Problem description: Rewrite the material below with "Grinder" replaced by "Moulin" wherever it appears, leaving everything else as is.

>>

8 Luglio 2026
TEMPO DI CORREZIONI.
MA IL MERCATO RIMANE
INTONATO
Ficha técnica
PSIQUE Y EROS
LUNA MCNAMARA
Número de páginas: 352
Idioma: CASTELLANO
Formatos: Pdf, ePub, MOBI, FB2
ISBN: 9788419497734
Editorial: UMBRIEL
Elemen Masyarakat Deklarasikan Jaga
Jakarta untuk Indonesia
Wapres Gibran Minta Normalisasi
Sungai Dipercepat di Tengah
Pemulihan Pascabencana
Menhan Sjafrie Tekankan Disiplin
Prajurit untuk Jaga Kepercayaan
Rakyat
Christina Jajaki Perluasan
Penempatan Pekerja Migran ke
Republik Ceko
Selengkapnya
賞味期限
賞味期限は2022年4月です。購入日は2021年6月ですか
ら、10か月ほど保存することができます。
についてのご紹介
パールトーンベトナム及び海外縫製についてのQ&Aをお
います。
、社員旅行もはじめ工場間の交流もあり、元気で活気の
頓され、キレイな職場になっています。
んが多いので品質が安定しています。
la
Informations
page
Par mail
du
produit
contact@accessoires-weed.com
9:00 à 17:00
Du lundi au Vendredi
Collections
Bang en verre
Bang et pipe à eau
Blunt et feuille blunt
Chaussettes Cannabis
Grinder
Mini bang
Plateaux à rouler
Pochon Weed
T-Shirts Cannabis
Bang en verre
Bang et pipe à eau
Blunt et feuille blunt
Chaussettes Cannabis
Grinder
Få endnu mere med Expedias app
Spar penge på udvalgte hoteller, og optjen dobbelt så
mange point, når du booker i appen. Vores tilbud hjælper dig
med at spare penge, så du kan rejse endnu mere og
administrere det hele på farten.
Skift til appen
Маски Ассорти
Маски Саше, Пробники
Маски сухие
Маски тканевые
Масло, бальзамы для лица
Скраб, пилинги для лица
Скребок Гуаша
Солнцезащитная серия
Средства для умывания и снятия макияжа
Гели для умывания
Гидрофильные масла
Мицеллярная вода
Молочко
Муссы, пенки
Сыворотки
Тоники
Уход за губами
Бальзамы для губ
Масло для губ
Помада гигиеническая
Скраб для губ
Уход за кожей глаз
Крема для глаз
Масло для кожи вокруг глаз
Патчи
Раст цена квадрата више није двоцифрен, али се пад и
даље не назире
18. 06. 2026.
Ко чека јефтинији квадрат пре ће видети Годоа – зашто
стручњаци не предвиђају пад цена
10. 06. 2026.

<<

Solution for this problem:
8 Luglio 2026
TEMPO DI CORREZIONI.
MA IL MERCATO RIMANE
INTONATO
Ficha técnica
PSIQUE Y EROS
LUNA MCNAMARA
Número de páginas: 352
Idioma: CASTELLANO
Formatos: Pdf, ePub, MOBI, FB2
ISBN: 9788419497734
Editorial: UMBRIEL
Elemen Masyarakat Deklarasikan Jaga
Jakarta untuk Indonesia
Wapres Gibran Minta Normalisasi
Sungai Dipercepat di Tengah
Pemulihan Pascabencana
Menhan Sjafrie Tekankan Disiplin
Prajurit untuk Jaga Kepercayaan
Rakyat
Christina Jajaki Perluasan
Penempatan Pekerja Migran ke
Republik Ceko
Selengkapnya
賞味期限
賞味期限は2022年4月です。購入日は2021年6月ですか
ら、10か月ほど保存することができます。
についてのご紹介
パールトーンベトナム及び海外縫製についてのQ&Aをお
います。
、社員旅行もはじめ工場間の交流もあり、元気で活気の
頓され、キレイな職場になっています。
んが多いので品質が安定しています。
la
Informations
page
Par mail
du
produit
contact@accessoires-weed.com
9:00 à 17:00
Du lundi au Vendredi
Collections
Bang en verre
Bang et pipe à eau
Blunt et feuille blunt
Chaussettes Cannabis
Moulin
Mini bang
Plateaux à rouler
Pochon Weed
T-Shirts Cannabis
Bang en verre
Bang et pipe à eau
Blunt et feuille blunt
Chaussettes Cannabis
Moulin
Få endnu mere med Expedias app
Spar penge på udvalgte hoteller, og optjen dobbelt så
mange point, når du booker i appen. Vores tilbud hjælper dig
med at spare penge, så du kan rejse endnu mere og
administrere det hele på farten.
Skift til appen
Маски Ассорти
Маски Саше, Пробники
Маски сухие
Маски тканевые
Масло, бальзамы для лица
Скраб, пилинги для лица
Скребок Гуаша
Солнцезащитная серия
Средства для умывания и снятия макияжа
Гели для умывания
Гидрофильные масла
Мицеллярная вода
Молочко
Муссы, пенки
Сыворотки
Тоники
Уход за губами
Бальзамы для губ
Масло для губ
Помада гигиеническая
Скраб для губ
Уход за кожей глаз
Крема для глаз
Масло для кожи вокруг глаз
Патчи
Раст цена квадрата више није двоцифрен, али се пад и
даље не назире
18. 06. 2026.
Ко чека јефтинији квадрат пре ће видети Годоа – зашто
стручњаци не предвиђају пад цена
10. 06. 2026.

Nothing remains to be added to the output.